Paylaş
Filmin başrol oyuncuları Nejat İşler, Yiğit Özşener ve Rıza Kocaoğlu’na bakıyorum...
Kibrit çaksan alev alacak şekilde kameraların karşısına geçmişler.
Hele Yiğit Özşener’in hali olacak iş değil.
Gözleri açılmıyor, konuşamıyor bile...
Ben yurtdışında onca galaya, ödül törenine gittim, böyle bir manzarayı hayatımda görmedim.
Ne demek zil zurna kendi filminin galasına gelmek ve kamera karşısına geçmek...
Filmini anlatamıyor oyuncular, böyle bir şey olabilir mi arkadaşlar?
Hadi geçtim basını, galaya gelen davetlileri...
Önce kendi yaptığınız işe saygınız olsun, seyircinize saygınız olsun.
Siz filminize, yaptığınız işe değer vermiyorsunuz, seyirci neden versin?
Alkol alacaksanız sıkın dişinizi, galada kameralar karşısına geçtikten, davetliler gittikten sonra alın.
Ondan sonra parti mi yaparsınız, sızıp kalacak kadar içer misiniz kime ne?
Eskiden “Galalara, ödül törenlerine özenli giyinin” diyorduk, şimdi onu da geçtik, “Alkollü gelmeyin yeter” diyeceğiz...
Galaya özenli gelen tek bir oyuncu vardı, o da filmin kadın oyuncusu Hande Doğandemir.
Helal olsun Hande’ye, kameralar karşısına son derece düzgün ve özenli şekilde geçip anlattı filmini.
Erkek oyuncular ise tek kelimeyle sınıfta kaldı, galiba filmin etkisinden çıkamadılar.
Üçü de sevdiğim ve oyunculuklarını beğendiğim kıymetli isimlerdir.
Ama bu yaptıkları kabul edilir iş değil.
Galada dili dönmeyen bir oyuncu, yaptığı işe saygı göstermeyen oyuncudur.
Keşke hiç gala yapmasalardı...
Geçmiş olsun Buğra...
Buğra Gülsoy’un Serhat Teoman’la birlikte yazıp yönettiği ve oynadığı “Mahalle” filmi bize bir kez daha gösterdi ki, sinema filmi yapmak büyük risk...
“Hikayem güzel, kadrom güzel”le bitmiyor bu işler...
“Mahalle”yi izlemedim, iyi mi kötü mü olduğu konusunda bir şey söyleyemem ama gişesini söyleyeyim:
İlk 3 günde 1678 kişi izledi...
76 salonda gösterime girdi film, gişesinin düşük olmasında bunun da etkisi var elbet.
Ama sinema filminin başarısı bunların hepsini kusursuz yapmaktan geçiyor.
Onları bile kusursuz yapıp başarılı olamayan filmler de var ayrıca...
İlk yönetmenlik denemesinde geçmiş olsun diyelim Buğra’ya...
Özcan bugün evleniyor
Arda Turan’dan sonra Özcan Deniz de bugün sade bir törenle evlenecek...
Yazıldığı gibi 8 Mart’ta evlenmedi Özcan.
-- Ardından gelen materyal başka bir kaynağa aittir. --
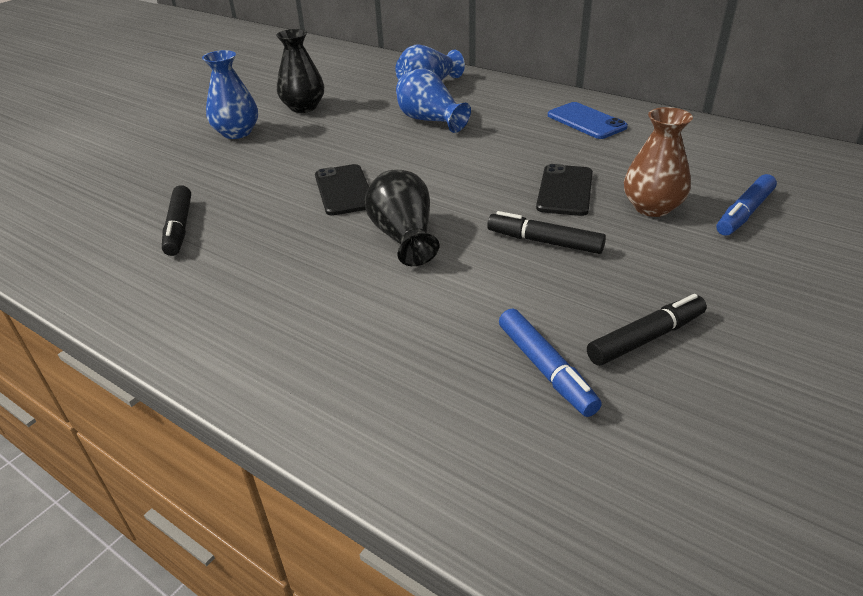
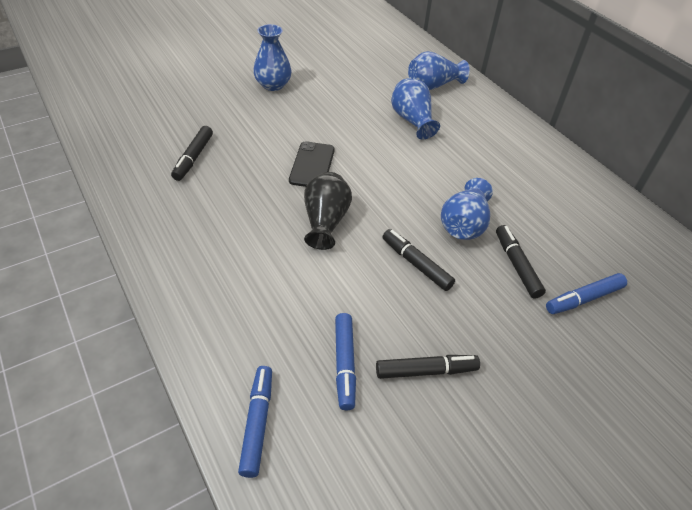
camera: 20 degrees right, 10 degrees up
black vase [276,29,324,113] -> none
black phone [536,164,593,216] -> blue vase [441,178,493,240]
blue phone [548,102,628,139] -> none
brown vase [624,107,693,217] -> black marker [496,225,546,299]
none -> blue marker [238,366,272,478]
Bugün evleniyor. Magazincilere de küçük bir tüyo vereyim; nikâhı evinde kıyılacak.
Afrin harekatı, şehitlerimizin olması ünlüleri düğünlerden uzaklaştırdı.
Vur patlasın çal oynasın düğün yapmak olmazdı zaten. Ancak Arda’nın, Özcan’ın açtığı bu yoldan başka genç çiftler de ilerlerse bu ilkbaharda en büyük darbeyi düğün sektörü yiyecek demektir.
Arda ve Özcan bir otelde düğün yapsalar yaratacakları ekonomiyi düşünebiliyor musunuz?
Çağatay’ın Netflix dizisi yazarına saygısızlık yapıyor
Netflix için ilk Türk dizisi çekiliyor...
Başrolünde Çağatay Ulusoy oynuyor...
Dizinin çekimlerine başlandı, Çağatay imajını falan değiştirdi, adını “Koruyucu” koydular dizinin...
Hepsi güzel, hepsi tamam da nedir bu “Koruyucu”?
Nereden çıktı?
Hiçbir yerde bahsi geçmiyor, öyleyse ben yazayım:
Çağatay Ulusoy’un dizisi İpek Gökdel’in “Karakalem ve Bir Delikanlın Tuhaf Hikayesi” adlı kitabından uyarlama.
Ama hiçbir yerde ne kitabın adı geçiyor ne yazarının.
Netflix buna izin vermeyecektir sonunda, mutlaka “İpek Gökdel’in Karakalem kitabından uyarlanmıştır” yazacaktır ama şu anda da yapım tarafı bunu duyurmaktan imtina etmemeli...
Çünkü şu anda yapılan emeğe saygısızlık, edebiyata saygısızlık.